__Brief__
Transcribe word for word the section of the records below that opens with the line containing "right elbow: (26, 296)" and closes with the line containing "right ear: (1030, 596)"; drop every picture.

[[ Working data, beginning ]]

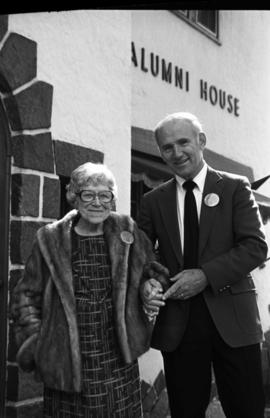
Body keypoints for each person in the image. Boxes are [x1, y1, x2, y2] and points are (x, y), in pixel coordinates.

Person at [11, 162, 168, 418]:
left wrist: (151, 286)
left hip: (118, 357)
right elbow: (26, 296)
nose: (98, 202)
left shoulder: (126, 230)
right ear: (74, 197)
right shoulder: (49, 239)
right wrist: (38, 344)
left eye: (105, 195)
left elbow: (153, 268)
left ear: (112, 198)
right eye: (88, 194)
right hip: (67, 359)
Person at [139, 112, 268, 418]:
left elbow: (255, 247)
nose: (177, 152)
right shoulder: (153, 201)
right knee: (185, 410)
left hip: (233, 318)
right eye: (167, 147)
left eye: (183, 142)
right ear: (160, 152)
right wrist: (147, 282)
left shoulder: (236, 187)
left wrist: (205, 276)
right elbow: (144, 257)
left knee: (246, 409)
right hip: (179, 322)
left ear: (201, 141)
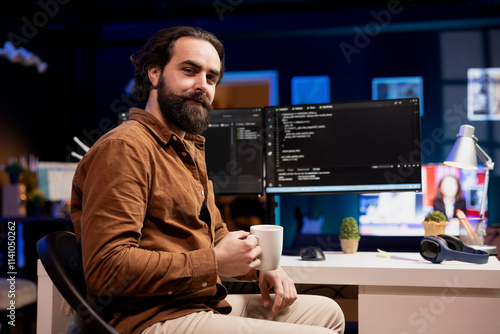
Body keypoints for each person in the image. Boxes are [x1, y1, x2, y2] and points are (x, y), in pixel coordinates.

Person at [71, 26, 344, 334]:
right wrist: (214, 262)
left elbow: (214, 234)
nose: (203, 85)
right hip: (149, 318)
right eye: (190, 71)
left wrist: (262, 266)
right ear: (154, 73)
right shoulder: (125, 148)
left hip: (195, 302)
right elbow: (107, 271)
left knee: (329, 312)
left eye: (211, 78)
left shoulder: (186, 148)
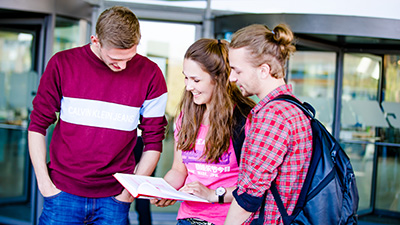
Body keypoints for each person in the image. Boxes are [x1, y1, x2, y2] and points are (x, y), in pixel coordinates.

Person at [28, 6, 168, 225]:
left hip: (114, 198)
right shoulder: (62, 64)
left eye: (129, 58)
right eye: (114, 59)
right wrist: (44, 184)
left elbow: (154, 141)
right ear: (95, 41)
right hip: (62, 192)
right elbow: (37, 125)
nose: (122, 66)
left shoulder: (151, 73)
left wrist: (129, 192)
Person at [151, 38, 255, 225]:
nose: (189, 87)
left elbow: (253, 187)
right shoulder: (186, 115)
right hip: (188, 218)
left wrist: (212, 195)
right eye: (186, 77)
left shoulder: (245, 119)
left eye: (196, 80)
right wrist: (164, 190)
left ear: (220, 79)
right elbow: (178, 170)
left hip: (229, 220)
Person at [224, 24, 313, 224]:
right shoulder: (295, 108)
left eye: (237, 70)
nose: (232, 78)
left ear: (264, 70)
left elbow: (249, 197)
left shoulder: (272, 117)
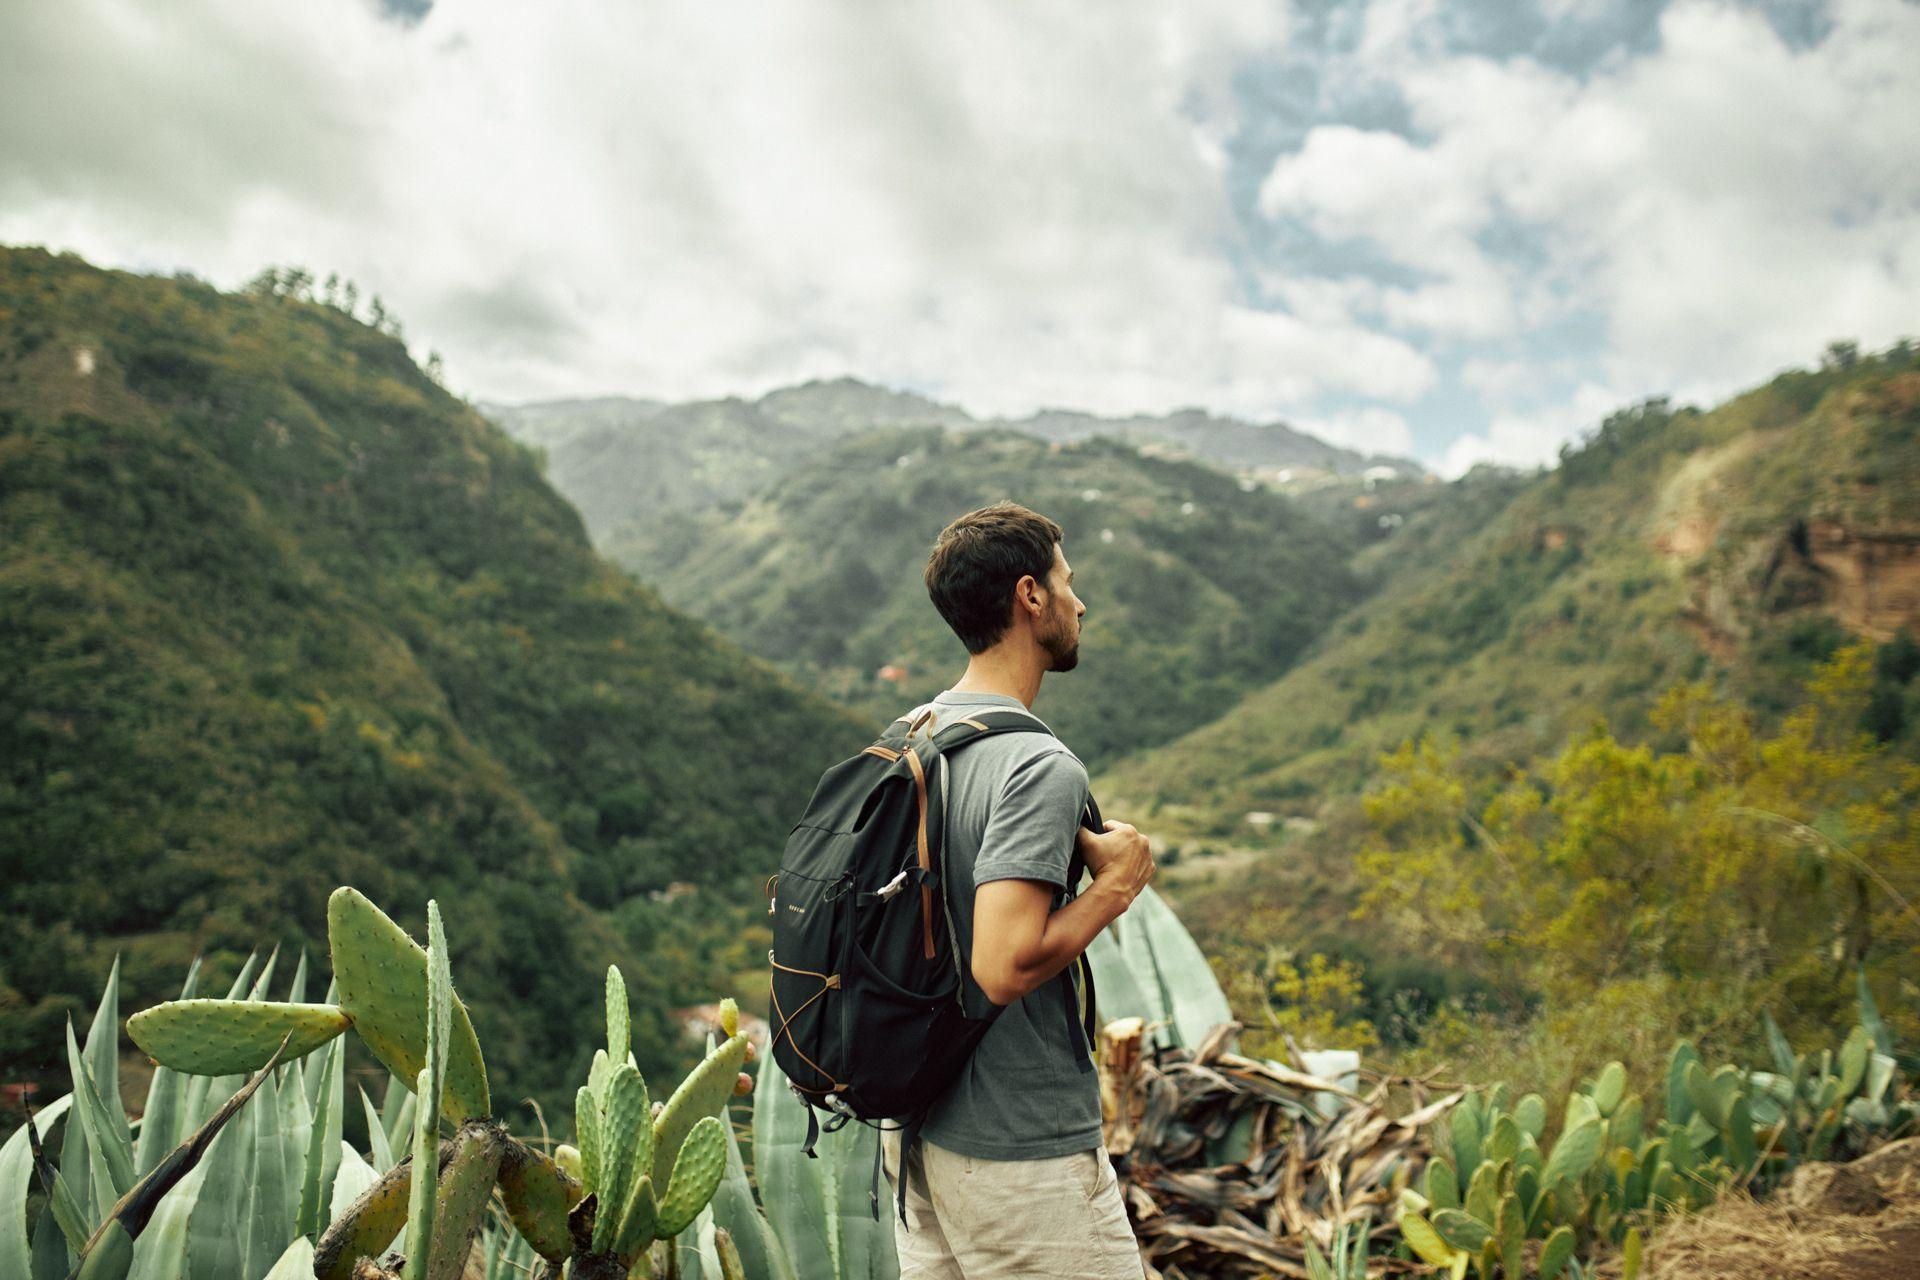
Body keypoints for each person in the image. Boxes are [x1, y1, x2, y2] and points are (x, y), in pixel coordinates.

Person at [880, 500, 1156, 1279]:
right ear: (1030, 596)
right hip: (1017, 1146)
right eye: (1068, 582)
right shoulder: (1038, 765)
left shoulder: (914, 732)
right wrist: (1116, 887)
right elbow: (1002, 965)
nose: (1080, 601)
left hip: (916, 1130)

[[ Working data, end ]]

__Result__
right elbow: (26, 296)
nose: (98, 202)
left shoulder: (126, 230)
right ear: (74, 197)
right shoulder: (49, 239)
right wrist: (38, 344)
left eye: (105, 195)
left elbow: (153, 268)
left ear: (112, 198)
right eye: (88, 194)
right hip: (67, 359)
Person at [139, 112, 268, 418]:
left elbow: (255, 247)
nose: (177, 152)
right shoulder: (153, 201)
right knee: (185, 410)
left hip: (233, 318)
right eye: (167, 147)
left eye: (183, 142)
right ear: (160, 152)
right wrist: (147, 282)
left shoulder: (236, 187)
left wrist: (205, 276)
right elbow: (144, 257)
left knee: (246, 409)
right hip: (179, 322)
left ear: (201, 141)
Body keypoints for each person in the image. Boxes are [x1, y1, x2, y2] and points are (x, y), in pixel coordinates.

Person at [71, 26, 344, 334]:
right wrist: (214, 262)
left elbow: (214, 234)
nose: (203, 85)
right hip: (149, 318)
right eye: (190, 71)
left wrist: (262, 266)
right ear: (154, 73)
right shoulder: (125, 148)
left hip: (195, 302)
right elbow: (107, 271)
left knee: (329, 312)
left eye: (211, 78)
left shoulder: (186, 148)
Body keypoints for each person in the image. Boxes are [x1, y1, x2, y2] and points are (x, y), in pixel coordinates.

Person at [28, 6, 168, 225]:
left hip: (114, 198)
right shoulder: (62, 64)
left eye: (129, 58)
right eye: (114, 59)
right wrist: (44, 184)
left elbow: (154, 141)
right ear: (95, 41)
right hip: (62, 192)
right elbow: (37, 125)
nose: (122, 66)
left shoulder: (151, 73)
left wrist: (129, 192)
Person at [151, 38, 255, 225]:
nose: (189, 87)
left elbow: (253, 187)
right shoulder: (186, 115)
right hip: (188, 218)
left wrist: (212, 195)
right eye: (186, 77)
left shoulder: (245, 119)
left eye: (196, 80)
right wrist: (164, 190)
left ear: (220, 79)
right elbow: (178, 170)
left hip: (229, 220)
Person at [224, 24, 313, 224]:
right shoulder: (295, 108)
left eye: (237, 70)
nose: (232, 78)
left ear: (264, 70)
left elbow: (249, 197)
left shoulder: (272, 117)
Body keypoints for each person in the image. Boxes are [x1, y1, x2, y2] and points are (x, y), in pixel coordinates.

Person at [880, 500, 1156, 1279]:
right ear: (1030, 596)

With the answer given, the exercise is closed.